5. The method of claim 1, wherein analyzing the target features using a target model to determine a first probability that each frame of audio data included in the target audio data belongs to each sound class comprises:

processing the target feature by using a first convolution layer, a batch normalization layer, a first activation layer, a plurality of target layers and a softmax function included in the target model in sequence to determine the first probability, wherein the target layers include a second convolution layer, a second activation layer and a discard layer.

6. The method of claim 1, wherein determining a target sound class to which each frame of audio data included in the target audio data belongs based on the first probability comprises:

filtering the first probability corresponding to each frame of audio data to obtain a target probability of each frame of audio data;

determining the target sound category to which the each frame of audio data belongs based on the target probability.

7. The method of claim 6, wherein filtering the first probability corresponding to each frame of audio data to obtain the target probability of each frame of audio data comprises:

performing the following operations on the first probability of each frame of audio data to obtain the target probability of each frame of audio data:

respectively determining a second probability that continuous first number of frames of audio data which are in front of the current frame of audio data and adjacent to the current frame of audio belong to each sound category;

determining a third probability that a second number of consecutive frames of audio data following the current frame of audio data and adjacent to the current frame of audio data belong to each sound class, respectively;

and performing median filtering smoothing processing on the first probability, the second probability and the third probability to determine the target probability corresponding to the current frame of audio data.

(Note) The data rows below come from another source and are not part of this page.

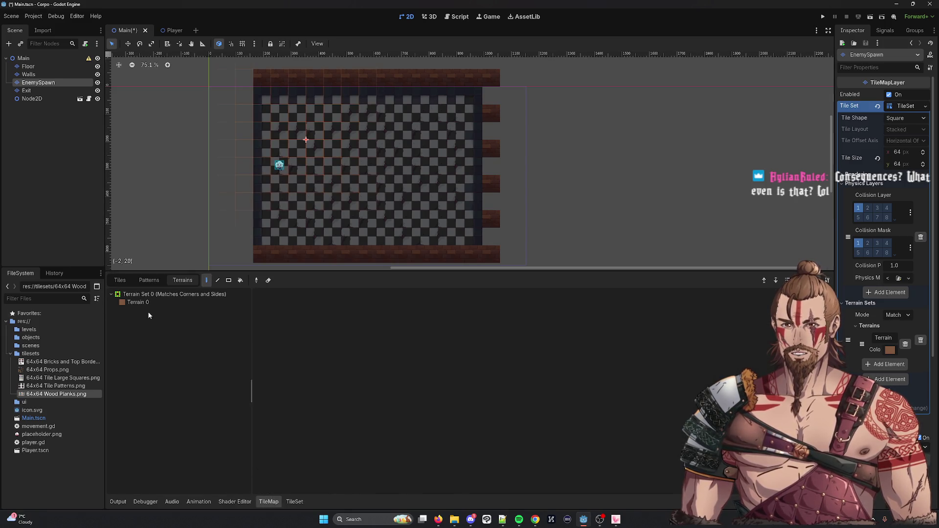
click(159, 304)
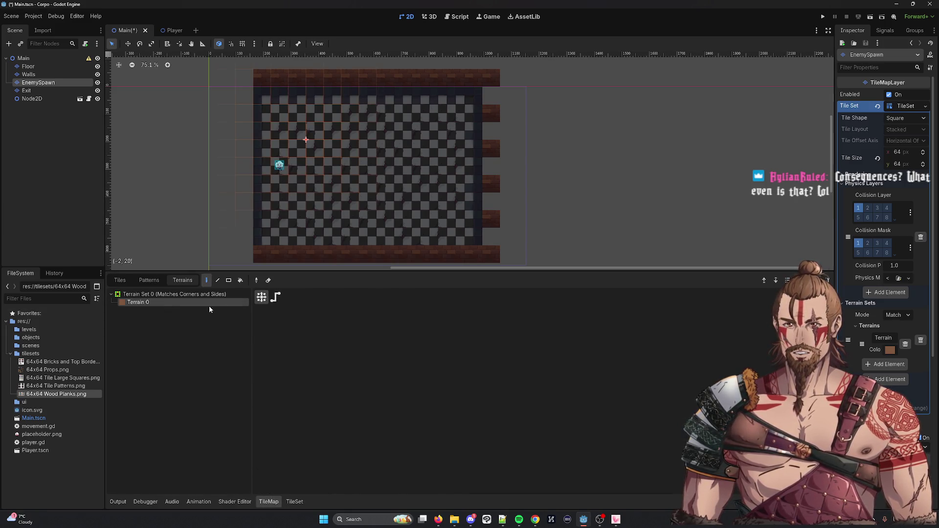
click(294, 501)
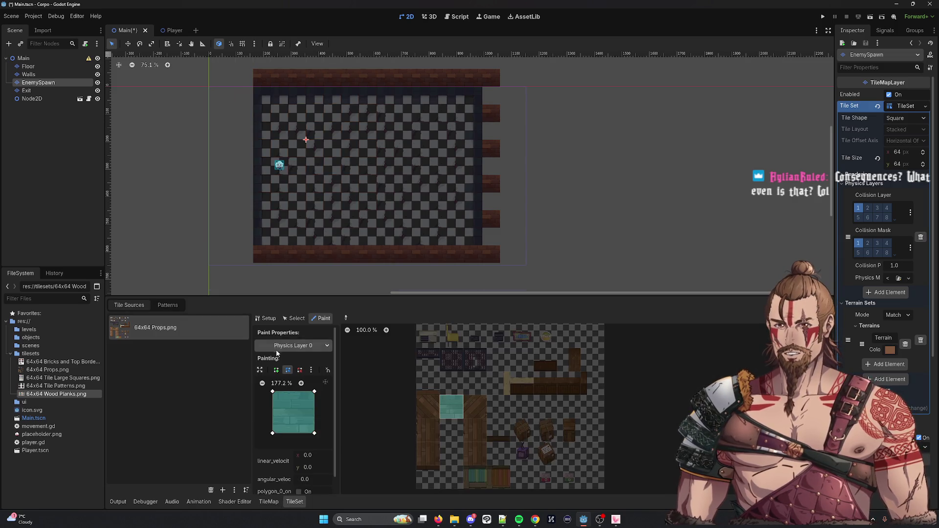
click(292, 345)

8. The method of any of claims 1 to 7, wherein each of the plurality of convolution layers included in the target model includes a 3 x 3 volumetric Layer.

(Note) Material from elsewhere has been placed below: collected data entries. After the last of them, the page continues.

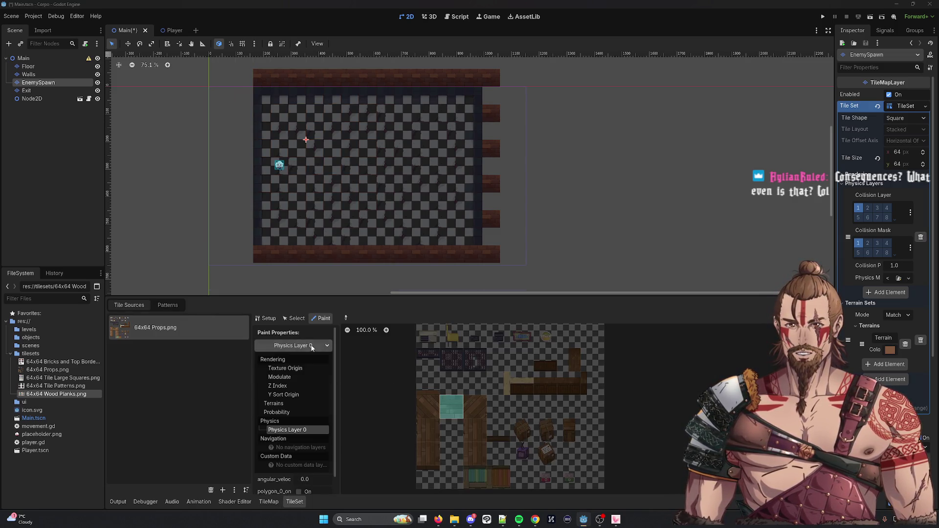
click(279, 404)
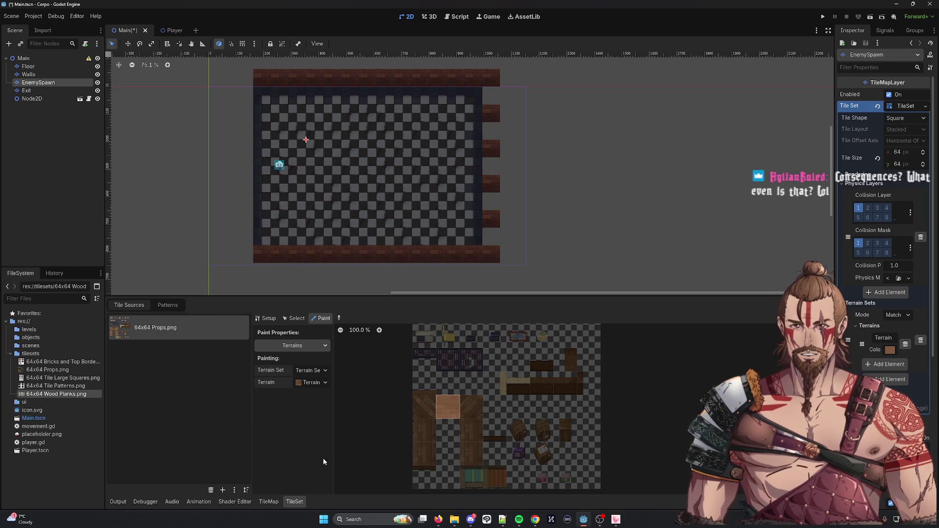
click(269, 502)
click(159, 303)
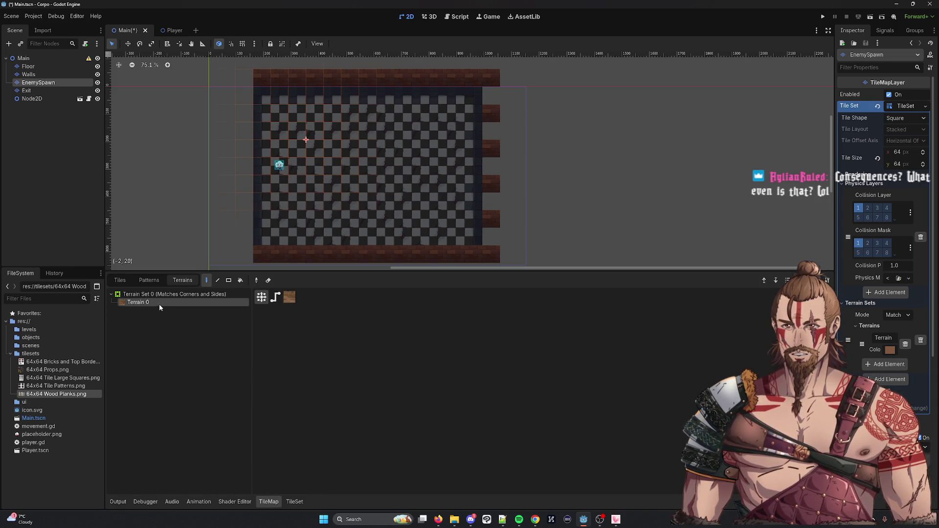
drag(487, 99, 493, 245)
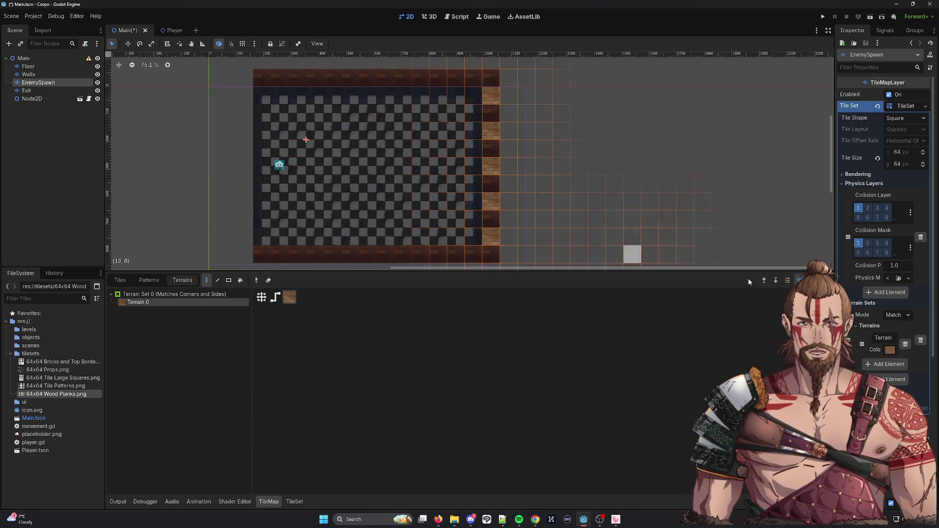
click(823, 17)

9. An apparatus for determining an audio class, comprising:

the first determining module is used for determining the target characteristics of the acquired target audio data;

an analysis module, configured to analyze the target feature using a target model to determine a first probability that each frame of audio data included in the target audio data belongs to each sound category, where the target model is trained through machine learning using multiple sets of target training data, and each set of data in the multiple sets of target training data includes: the target model comprises characteristics of audio data and sound types of each frame of audio, each group of data is data obtained after enhancement processing, and the target model comprises a plurality of convolutional layers;

a second determining module, configured to determine, based on the first probability, a target sound category to which each frame of audio data included in the target audio data belongs.

10. A computer-readable storage medium, in which a computer program is stored, which computer program, when being executed by a processor, carries out the steps of the method according to any one of claims 1 to 8.

11. An electronic device comprising a memory and a processor, wherein the memory has stored therein a computer program, and wherein the processor is arranged to execute the computer program to perform the method of any of claims 1 to 8.